• [EXERCISE DIRECTIONS] Your task is to copy every line of the entries that contains "Guide".

** RECORDED DATA follows **

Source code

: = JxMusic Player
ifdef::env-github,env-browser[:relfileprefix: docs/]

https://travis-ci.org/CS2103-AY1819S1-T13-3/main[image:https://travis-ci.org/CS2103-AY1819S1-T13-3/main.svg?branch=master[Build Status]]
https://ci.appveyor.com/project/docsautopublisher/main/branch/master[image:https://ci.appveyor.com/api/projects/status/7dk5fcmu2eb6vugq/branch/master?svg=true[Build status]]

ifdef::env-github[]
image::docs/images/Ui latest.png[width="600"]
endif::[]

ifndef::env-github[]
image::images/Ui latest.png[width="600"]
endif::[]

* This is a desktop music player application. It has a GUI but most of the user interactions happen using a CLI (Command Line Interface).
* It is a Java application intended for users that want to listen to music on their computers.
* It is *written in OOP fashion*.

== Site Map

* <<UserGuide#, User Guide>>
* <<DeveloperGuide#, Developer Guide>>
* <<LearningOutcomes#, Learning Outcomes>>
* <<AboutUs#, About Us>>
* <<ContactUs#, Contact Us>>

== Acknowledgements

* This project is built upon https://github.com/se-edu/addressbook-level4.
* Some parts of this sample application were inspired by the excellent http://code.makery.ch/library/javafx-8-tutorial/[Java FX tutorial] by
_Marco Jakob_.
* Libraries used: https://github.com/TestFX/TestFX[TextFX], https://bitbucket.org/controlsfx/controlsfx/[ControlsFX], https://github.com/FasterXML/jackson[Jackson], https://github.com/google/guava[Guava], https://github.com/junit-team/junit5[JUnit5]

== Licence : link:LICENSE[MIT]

** End of RECORDED DATA **

• [SOLUTION BELOW]
* <<UserGuide#, User Guide>>
* <<DeveloperGuide#, Developer Guide>>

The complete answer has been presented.